▶ _ENTRIES SHOWN_
^^^^

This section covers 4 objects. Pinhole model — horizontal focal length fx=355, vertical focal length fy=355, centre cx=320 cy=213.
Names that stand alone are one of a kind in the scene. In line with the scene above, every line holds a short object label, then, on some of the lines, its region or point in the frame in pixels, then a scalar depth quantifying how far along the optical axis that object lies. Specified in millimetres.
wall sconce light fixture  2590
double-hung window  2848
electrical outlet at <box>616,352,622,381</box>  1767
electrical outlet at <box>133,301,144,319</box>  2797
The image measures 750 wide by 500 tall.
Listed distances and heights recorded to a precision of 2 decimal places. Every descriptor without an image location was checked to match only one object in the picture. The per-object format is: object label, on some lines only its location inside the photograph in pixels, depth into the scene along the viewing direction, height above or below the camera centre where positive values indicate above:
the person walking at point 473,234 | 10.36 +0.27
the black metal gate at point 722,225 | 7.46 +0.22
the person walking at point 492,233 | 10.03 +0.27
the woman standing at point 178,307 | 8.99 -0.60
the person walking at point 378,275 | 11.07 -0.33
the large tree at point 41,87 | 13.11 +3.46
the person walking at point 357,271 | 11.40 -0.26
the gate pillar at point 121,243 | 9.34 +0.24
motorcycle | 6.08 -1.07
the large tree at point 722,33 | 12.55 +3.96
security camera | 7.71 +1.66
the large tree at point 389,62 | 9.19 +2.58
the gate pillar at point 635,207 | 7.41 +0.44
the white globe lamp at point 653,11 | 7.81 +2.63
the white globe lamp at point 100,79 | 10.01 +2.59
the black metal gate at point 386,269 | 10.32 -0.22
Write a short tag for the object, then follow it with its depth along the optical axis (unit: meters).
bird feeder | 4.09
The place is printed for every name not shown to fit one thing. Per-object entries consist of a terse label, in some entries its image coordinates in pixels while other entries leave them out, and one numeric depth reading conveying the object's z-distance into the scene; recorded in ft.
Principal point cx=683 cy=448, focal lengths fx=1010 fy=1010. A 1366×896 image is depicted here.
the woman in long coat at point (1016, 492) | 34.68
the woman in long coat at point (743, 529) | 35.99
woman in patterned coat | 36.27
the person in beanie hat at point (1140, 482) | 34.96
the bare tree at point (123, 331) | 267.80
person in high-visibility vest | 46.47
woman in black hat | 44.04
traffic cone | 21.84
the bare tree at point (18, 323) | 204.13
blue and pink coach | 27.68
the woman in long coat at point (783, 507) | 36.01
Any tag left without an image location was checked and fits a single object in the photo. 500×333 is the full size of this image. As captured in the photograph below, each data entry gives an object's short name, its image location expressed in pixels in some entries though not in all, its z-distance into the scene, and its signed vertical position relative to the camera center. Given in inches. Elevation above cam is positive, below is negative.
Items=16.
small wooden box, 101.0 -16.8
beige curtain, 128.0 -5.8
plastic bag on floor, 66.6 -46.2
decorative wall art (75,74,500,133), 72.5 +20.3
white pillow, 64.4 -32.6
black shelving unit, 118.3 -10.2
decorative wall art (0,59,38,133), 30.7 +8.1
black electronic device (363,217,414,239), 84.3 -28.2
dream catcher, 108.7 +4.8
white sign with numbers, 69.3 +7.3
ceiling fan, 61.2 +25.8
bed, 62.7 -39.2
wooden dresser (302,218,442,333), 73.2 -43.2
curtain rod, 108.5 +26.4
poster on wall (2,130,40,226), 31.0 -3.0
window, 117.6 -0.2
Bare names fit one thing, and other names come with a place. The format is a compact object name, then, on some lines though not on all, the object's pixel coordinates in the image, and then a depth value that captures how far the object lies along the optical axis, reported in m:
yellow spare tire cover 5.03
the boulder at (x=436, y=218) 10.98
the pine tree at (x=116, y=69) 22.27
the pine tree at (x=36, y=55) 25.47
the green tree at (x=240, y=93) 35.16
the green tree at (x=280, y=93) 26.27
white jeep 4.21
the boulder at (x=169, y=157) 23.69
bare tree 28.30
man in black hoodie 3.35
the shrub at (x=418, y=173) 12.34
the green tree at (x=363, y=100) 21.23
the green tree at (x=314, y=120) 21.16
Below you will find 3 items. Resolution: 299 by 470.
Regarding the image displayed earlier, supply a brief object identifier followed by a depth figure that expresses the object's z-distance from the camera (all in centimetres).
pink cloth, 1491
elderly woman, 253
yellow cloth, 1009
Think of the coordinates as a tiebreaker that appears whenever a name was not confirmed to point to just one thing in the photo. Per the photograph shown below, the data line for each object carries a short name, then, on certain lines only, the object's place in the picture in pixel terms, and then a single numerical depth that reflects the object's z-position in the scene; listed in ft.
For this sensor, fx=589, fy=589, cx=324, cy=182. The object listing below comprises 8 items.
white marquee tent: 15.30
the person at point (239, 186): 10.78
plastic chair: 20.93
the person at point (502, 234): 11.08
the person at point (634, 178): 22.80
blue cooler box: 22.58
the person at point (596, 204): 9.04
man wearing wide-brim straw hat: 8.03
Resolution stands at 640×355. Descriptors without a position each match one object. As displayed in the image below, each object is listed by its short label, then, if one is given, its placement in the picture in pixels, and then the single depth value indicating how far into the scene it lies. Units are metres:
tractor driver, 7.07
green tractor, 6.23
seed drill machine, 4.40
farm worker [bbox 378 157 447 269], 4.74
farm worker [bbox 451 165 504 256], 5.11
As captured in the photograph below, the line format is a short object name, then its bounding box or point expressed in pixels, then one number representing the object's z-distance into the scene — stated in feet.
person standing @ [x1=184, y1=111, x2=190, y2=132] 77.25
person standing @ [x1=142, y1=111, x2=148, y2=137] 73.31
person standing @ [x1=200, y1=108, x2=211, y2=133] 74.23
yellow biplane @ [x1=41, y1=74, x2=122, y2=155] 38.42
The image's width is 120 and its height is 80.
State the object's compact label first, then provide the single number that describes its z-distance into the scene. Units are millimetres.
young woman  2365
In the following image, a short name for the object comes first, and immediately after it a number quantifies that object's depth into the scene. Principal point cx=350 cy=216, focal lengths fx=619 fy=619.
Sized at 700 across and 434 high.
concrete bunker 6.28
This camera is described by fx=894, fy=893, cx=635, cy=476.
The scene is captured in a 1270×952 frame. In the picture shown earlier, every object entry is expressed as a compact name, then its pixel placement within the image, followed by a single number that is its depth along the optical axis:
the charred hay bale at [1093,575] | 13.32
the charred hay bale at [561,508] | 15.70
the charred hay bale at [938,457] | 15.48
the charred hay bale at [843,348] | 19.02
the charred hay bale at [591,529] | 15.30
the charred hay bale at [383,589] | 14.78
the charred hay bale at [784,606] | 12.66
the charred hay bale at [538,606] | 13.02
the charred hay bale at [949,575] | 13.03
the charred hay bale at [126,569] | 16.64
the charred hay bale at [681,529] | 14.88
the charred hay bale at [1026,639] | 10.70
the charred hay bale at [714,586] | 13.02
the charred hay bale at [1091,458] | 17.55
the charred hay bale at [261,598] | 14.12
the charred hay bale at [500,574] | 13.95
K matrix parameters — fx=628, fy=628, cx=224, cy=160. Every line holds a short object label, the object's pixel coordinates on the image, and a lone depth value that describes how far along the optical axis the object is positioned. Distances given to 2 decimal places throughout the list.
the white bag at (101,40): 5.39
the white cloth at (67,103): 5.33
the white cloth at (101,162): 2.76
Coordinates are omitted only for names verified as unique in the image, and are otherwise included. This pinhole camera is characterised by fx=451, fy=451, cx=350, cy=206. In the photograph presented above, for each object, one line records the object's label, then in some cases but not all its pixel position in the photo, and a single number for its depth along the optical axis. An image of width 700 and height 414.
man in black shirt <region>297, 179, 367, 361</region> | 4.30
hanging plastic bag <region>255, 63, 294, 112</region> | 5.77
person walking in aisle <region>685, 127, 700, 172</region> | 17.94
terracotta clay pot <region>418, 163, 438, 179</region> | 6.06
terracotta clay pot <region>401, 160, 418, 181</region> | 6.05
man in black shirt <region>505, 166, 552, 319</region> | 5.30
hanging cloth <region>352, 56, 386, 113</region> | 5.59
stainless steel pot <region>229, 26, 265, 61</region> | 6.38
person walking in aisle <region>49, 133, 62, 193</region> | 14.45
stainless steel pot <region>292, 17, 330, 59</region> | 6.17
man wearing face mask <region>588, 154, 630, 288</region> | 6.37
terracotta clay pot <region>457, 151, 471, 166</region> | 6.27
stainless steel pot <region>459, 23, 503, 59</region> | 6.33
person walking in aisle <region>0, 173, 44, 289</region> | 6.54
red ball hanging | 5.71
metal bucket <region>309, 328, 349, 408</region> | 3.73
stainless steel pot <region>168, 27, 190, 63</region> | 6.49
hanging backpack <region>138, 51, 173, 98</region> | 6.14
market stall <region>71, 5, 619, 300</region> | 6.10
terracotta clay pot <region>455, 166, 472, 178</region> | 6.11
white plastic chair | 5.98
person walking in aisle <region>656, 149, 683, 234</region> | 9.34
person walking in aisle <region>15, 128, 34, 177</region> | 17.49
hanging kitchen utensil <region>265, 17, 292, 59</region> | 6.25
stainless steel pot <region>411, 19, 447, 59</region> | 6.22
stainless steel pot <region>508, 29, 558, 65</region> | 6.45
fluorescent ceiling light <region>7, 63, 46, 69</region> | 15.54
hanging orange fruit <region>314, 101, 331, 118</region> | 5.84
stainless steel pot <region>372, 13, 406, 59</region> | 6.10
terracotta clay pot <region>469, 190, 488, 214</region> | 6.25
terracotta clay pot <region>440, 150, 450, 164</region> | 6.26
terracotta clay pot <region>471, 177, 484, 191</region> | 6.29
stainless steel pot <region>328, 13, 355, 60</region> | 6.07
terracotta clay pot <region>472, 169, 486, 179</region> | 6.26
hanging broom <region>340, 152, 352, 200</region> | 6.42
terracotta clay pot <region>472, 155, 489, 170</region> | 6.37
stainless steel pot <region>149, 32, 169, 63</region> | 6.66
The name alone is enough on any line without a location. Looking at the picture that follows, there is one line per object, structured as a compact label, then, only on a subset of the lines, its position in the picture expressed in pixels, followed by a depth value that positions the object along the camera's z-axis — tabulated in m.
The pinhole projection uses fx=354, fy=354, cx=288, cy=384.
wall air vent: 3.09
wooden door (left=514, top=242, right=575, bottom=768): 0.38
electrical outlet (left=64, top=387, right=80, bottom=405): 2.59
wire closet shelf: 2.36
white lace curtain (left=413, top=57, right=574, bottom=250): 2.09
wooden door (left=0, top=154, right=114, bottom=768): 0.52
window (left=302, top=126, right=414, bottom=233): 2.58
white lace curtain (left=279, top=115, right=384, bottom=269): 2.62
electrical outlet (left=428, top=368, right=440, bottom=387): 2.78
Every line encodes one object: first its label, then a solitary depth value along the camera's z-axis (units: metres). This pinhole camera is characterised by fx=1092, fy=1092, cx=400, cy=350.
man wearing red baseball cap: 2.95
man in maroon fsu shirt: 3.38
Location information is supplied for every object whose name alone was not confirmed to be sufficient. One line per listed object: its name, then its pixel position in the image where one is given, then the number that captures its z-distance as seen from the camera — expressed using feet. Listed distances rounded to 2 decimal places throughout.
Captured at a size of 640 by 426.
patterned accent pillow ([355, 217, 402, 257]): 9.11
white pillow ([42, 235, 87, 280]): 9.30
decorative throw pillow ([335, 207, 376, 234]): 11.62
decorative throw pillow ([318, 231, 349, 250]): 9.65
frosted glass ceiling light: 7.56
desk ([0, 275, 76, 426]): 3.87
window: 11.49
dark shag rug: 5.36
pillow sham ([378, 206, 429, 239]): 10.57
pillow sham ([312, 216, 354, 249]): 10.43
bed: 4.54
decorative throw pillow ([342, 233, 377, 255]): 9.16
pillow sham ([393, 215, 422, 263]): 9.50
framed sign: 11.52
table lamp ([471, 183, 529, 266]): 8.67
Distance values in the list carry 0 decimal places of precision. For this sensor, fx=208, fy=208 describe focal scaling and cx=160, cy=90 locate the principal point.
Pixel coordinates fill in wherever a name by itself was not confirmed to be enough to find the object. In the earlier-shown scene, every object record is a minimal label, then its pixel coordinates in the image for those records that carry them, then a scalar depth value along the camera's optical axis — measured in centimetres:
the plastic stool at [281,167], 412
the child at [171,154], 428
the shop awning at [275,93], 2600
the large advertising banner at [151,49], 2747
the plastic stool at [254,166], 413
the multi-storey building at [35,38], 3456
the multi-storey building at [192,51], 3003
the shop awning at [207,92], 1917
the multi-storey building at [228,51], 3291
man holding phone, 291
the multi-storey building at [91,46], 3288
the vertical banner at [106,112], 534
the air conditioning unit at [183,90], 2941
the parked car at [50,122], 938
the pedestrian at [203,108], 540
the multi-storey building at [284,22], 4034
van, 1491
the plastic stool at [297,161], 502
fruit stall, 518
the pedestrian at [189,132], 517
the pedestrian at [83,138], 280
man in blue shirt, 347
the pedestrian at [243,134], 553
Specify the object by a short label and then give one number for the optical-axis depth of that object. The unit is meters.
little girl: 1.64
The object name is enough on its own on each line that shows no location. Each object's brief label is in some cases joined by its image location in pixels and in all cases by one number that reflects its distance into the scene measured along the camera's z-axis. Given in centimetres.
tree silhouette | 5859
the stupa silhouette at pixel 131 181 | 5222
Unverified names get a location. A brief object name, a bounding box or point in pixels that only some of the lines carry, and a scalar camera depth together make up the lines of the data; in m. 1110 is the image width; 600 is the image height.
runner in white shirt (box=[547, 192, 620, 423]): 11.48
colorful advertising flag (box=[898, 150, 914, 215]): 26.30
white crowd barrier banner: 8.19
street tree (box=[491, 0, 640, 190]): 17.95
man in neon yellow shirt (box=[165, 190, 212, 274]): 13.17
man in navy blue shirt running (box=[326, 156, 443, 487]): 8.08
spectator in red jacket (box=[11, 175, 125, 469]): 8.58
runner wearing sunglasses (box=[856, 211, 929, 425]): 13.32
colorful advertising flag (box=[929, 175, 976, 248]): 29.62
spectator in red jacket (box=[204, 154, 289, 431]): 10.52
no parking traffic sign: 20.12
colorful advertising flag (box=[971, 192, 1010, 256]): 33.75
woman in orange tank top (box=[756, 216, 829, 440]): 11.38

^^^^

▶ _TASK TO COMPLETE_
Copy out the lines of the records above in which the string "worker" appears.

▶ _THE COMPLETED TASK_
farm worker [bbox 378 157 447 269], 4.74
farm worker [bbox 451 165 504 256], 5.11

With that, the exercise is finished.